Purely as an example, suppose we have a series of 10 MVRs over 10 years starting at 1.88% and ending at 9.29% accompanied by10 DVRs over 10 years starting at 2.60% and ending at 9.82% (figures shown below). For simplicity, I have random numbers which are monotonically increasing but that certainly won’t always be the case. The measures are for 1 year, over 2 years … ending up over the whole 10 years. We need to focus upon the MVR endpoint of 9.29%.

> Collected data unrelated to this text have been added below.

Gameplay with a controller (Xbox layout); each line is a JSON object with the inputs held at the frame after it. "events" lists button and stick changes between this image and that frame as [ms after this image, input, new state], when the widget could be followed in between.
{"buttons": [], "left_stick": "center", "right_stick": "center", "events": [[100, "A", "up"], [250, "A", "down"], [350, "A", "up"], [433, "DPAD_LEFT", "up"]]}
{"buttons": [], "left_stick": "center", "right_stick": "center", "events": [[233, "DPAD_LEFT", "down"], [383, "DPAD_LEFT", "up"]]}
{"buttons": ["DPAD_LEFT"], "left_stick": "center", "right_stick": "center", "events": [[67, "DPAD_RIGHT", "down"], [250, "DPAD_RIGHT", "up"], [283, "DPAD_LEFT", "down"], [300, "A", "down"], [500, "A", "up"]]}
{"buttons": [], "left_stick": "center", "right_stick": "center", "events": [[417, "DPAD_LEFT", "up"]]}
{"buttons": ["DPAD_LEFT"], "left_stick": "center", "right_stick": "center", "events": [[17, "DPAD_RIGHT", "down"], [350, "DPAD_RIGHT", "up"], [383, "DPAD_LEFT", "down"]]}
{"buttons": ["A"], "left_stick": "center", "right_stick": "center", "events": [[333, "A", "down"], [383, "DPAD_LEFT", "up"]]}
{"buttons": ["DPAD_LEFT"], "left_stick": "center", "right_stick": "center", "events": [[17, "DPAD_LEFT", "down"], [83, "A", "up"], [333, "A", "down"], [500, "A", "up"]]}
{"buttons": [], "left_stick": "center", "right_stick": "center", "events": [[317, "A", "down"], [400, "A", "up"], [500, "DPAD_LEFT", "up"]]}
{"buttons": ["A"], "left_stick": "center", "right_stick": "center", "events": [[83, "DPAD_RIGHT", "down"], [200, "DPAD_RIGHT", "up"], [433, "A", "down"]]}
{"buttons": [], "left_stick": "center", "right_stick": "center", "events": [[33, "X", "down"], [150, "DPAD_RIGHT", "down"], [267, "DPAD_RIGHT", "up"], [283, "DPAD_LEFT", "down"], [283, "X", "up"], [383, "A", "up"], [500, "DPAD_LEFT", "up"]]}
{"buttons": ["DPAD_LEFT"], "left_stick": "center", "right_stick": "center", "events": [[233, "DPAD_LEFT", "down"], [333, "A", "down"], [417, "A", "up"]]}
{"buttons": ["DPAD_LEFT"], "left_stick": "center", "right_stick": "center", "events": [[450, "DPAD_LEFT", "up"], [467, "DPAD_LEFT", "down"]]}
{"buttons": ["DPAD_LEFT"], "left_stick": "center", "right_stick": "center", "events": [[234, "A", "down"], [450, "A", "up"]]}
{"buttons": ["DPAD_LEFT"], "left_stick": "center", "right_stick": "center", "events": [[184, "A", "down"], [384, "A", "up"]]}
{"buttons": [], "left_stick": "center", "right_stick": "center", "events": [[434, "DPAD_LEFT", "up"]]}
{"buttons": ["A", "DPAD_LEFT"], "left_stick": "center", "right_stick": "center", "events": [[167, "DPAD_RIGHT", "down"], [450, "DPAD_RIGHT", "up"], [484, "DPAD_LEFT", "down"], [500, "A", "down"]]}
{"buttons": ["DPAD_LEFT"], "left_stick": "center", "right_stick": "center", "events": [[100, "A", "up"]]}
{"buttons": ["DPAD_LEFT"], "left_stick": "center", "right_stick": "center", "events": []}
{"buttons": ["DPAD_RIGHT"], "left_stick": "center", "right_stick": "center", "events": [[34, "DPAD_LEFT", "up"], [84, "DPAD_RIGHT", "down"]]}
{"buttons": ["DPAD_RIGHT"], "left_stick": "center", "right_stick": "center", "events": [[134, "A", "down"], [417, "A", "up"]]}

Are the DVR’s overall nearer to the MVR endpoint than the DVRs? Dividing all of the numbers by the MVR endpoint, we can compare the ratios with one. Drawing the curves for this simple case, one can see that the DVRs (red) are much closer than the MVRs (blue). No, this won’t always be the case! To assess what I’ve called efficiency, I think it reasonable to calculate the ratio of the absolute area between red and grey divided by the absolute area between blue and grey. If below 1, then that ratio indicates that DVRs were a better predictor of the MVR endpoint.
For periods of 10 years or 15 years, static charts show the efficiency for equities by start year. An interactive chart shows the same data by start year (upper slider) for subperiods of between 10 years and 15 years (lower slider). This can be toggled by asset category. Start year plus period cannot exceed 2022.